Tuesday, May 13, 2014

How David Chang’s Take on Food Relates to Identity

With the rise and triumph of Momofuku Ko, Ssäm Bar, and Milk Bar, along with his many other projects (including the quarterly magazine Lucky Peach and the PBS documentary series The Mind of a Chef, David Chang has staked a claim in the food world, and people are paying close attention. “Innovative” and “rebel” are buzz words that people commonly attribute to Chang; but, with more interviews and profiles, the most prominent qualities that emerge are his dedication and honesty.


David Chang

Chef David Chang prepares roasted rice cakes at Momofuku Noodle Bar in New York

(Photo: AP/Diane Bondareff)


And it’s not just honesty about his tastes on food. It’s honesty with things ranging from his views on failure and religion to his personal fears for the future. What caught my attention was his openness of expressing his struggles with grasping an identity rooted in heritage.


In an interview with Big Think, Chang was asked how his Korean heritage changed his world view. He responded:



I didn’t fit in when I lived in Korea because I wasn’t “Korean” Korean. I’m what they call a “gyopo“, which is an American-born Korean. And I didn’t fit in with the kids I went to school with because I wasn’t white. And I didn’t fit in with the Korean Americans because I hung out with the white kids. So it created awkward situations for me, but I had to adjust.



Chang’s answer reflects on what some people from immigrant and second-, third-, etc. generation homes experience. They can’t identify with others of their national origin since they were born and/or raised in the US, but they also can’t relate to the particular hybrid “hyphen American” culture they encounter around them. Instead, they are caught in a limbo between these two kinds of identities, struggling to find a footing within a cultural or heritage group.


momofuku-grits-eggs-ham

Grits with fried farm eggs, pickled scallions, red ball radish, and salted ham scraps

(Photo: Hans Gissinger)


One of the struggles of living in this limbo is that others don’t recognize it. It is common to assume that if you are of a specific ethnicity or heritage living in the US, you fit the criteria of being part of the “hyphen American” experience. However, as the years pass and the diversity of immigrant families grow, more people discover themselves in a group that defies categorization; they are, essentially, outside of the “hyphen American” culture. As a result, they, like Chang, learn to adjust.


For Chang, part of that adjustment is reflected in his food. While ethnically Korean, Chang serves and cooks food that is insipired by many cuisines and influences.



The food that we have our restaurants, at Momofuku, is a little bit eclectic, it’s all over the place. Obviously there’s an Asian bent, but not really… the menus have country hams from Tennessee, North Carolina, and Kentucky. We have crudo, roast ducks that are stuffed in a very Chinese/French way… I think that most people are stuck in the realm of having to categorize stuff, and I think that limits your ability to make delicious food. So that’s what I try to say: we try to make delicious food.
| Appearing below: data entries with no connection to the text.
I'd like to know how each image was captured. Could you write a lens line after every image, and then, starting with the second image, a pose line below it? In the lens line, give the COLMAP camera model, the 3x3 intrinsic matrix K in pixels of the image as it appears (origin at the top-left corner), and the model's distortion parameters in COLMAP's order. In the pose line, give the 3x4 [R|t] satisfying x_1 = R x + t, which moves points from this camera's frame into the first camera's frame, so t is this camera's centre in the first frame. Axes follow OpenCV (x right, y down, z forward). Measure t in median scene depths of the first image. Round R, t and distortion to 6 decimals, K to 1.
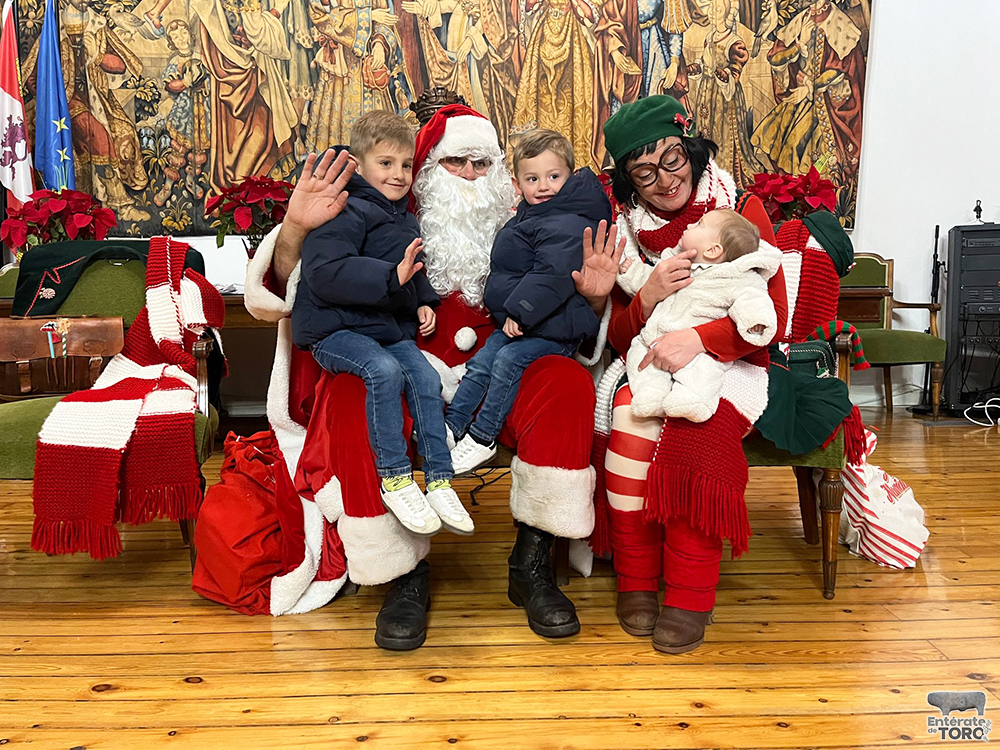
lens RADIAL K [[804.8, 0, 503.1], [0, 804.8, 341.8], [0, 0, 1]] dist [0.055051, -0.049958]
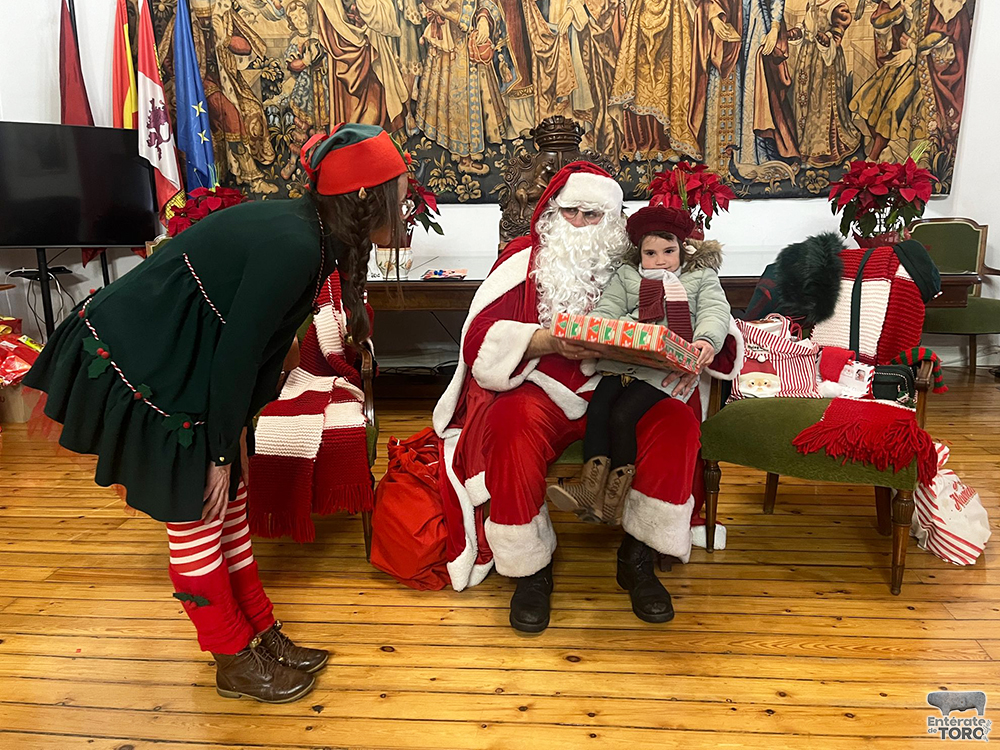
lens RADIAL K [[789.2, 0, 506.2], [0, 789.2, 353.4], [0, 0, 1]] dist [0.052220, -0.052701]
pose [[0.995541, 0.009929, -0.093807, -0.023985], [0.002711, 0.991023, 0.133664, -0.077016], [0.094292, -0.133322, 0.986577, -0.062903]]
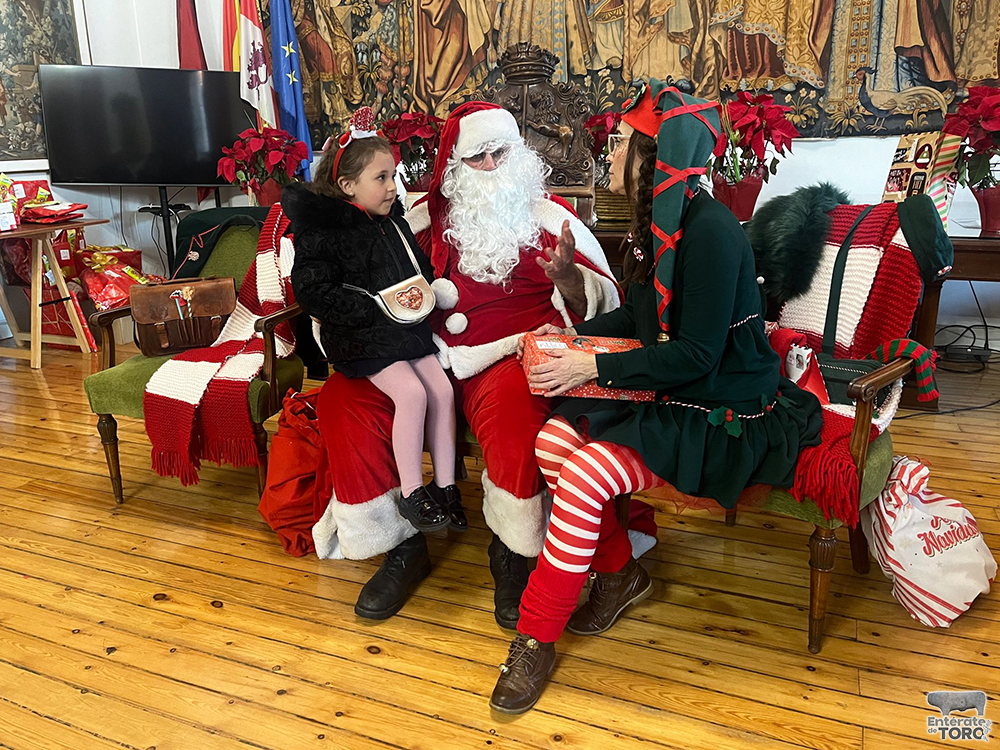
lens RADIAL K [[801.3, 0, 466.0], [0, 801.3, 361.9], [0, 0, 1]] dist [0.059004, -0.063734]
pose [[0.911636, 0.098081, -0.399123, 0.155521], [-0.010776, 0.976478, 0.215347, -0.083604], [0.410856, -0.192018, 0.891250, 0.025790]]
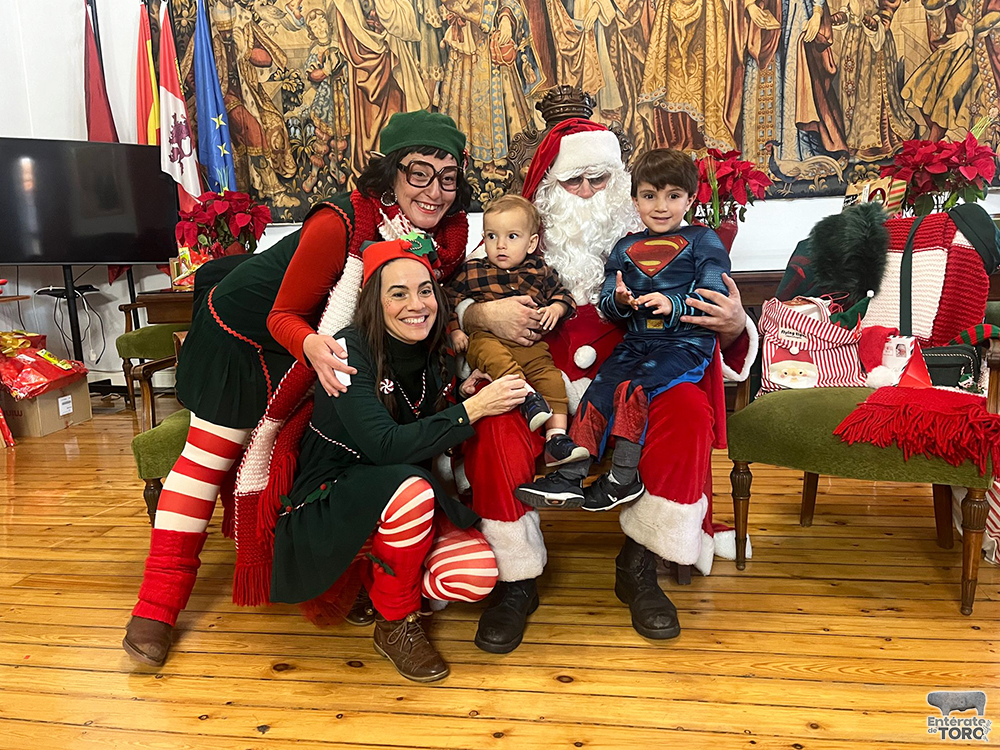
lens RADIAL K [[776.6, 0, 498.8], [0, 776.6, 376.7], [0, 0, 1]] dist [0.087263, -0.119815]
pose [[0.985412, 0.000085, -0.170183, 0.003958], [0.019691, 0.993227, 0.114511, -0.038370], [0.169040, -0.116192, 0.978736, -0.004183]]
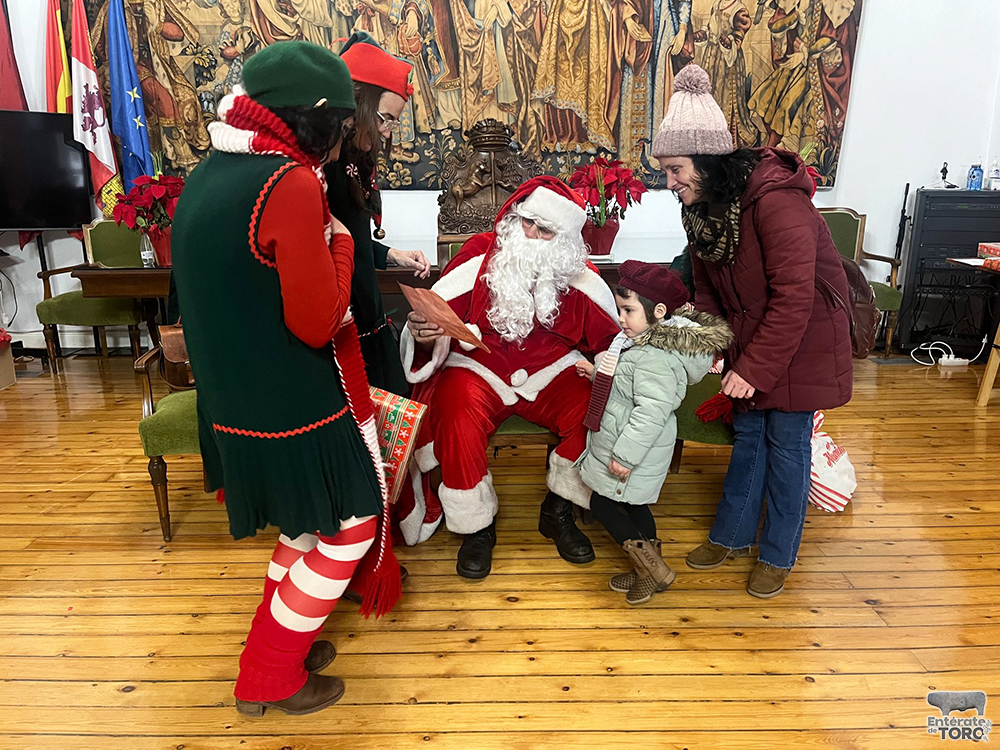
lens RADIAL K [[762.6, 0, 491.9], [0, 762.6, 367.1], [0, 0, 1]] dist [0.050603, -0.044917]
pose [[0.999962, 0.003812, -0.007885, -0.035924], [-0.002271, 0.982366, 0.186954, -0.091331], [0.008459, -0.186929, 0.982337, -0.107077]]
Like many artists, chefs face questions of the “authenticity” of their work. But, is a chef’s ethnicity a directive of his or her cuisine? Does one have an obligation to respect and keep the purity of the flavors of his or her heritage?


With the rise of food fads and trendsetting yet soon-to-be-forgotten ingredients and cooking techniques, these questions are nevertheless relevant because more and more people want food that has some sort of significance. Heritage and ethnicity can, at times, guarantee the authenticity that diners crave.


milk-bar-cookies

A selection of pies from Milk Bar; don’t worry, “crack pie” is not “authentic”


For Chang, these questions do not disturb him. He still pulls flavors from Korea and other parts of Asia, but his fare doesn’t fit into any Asian cuisine – not that, it seems, he wants it to. Chang takes his preferences, inspirations, and spontaneous impulses to make food what it is supposed to be in the first place: delicious.


In some ways, one can draw parallels between Chang’s take on food and his and many others’ adjustment to living in a cultural limbo. While there is something deeply meaningful of being part of an established or specific group, food and one’s personal identity don’t have to be categorizable. Instead of sticking to “authentic” foods, Chang’s creations are straight-up good. Taste surpasses any sort of obligation to ethnicity or culture, which could reflect Chang’s own personal story of not fitting in anywhere.


david-chang-momofuku-food

Make your own group


(Photo: Hans Gissinger)


Similarly, people in “limbo” can find or form a foundation that surpasses heritage and culture. It’s not to say that heritage is forgotten, but heritage no longer needs to strictly dictate so many components of one’s identity.


For each person, that foundation or rooting certainly varies in shape and form, and may even change a lot as time progresses; it could also be a conglomeration of many different experiences. Whatever that foundation may be, it is personal and can be free of restrictions due to categorizations. Instead of being authentic with respect to heritage, it will be real with respect to the individual.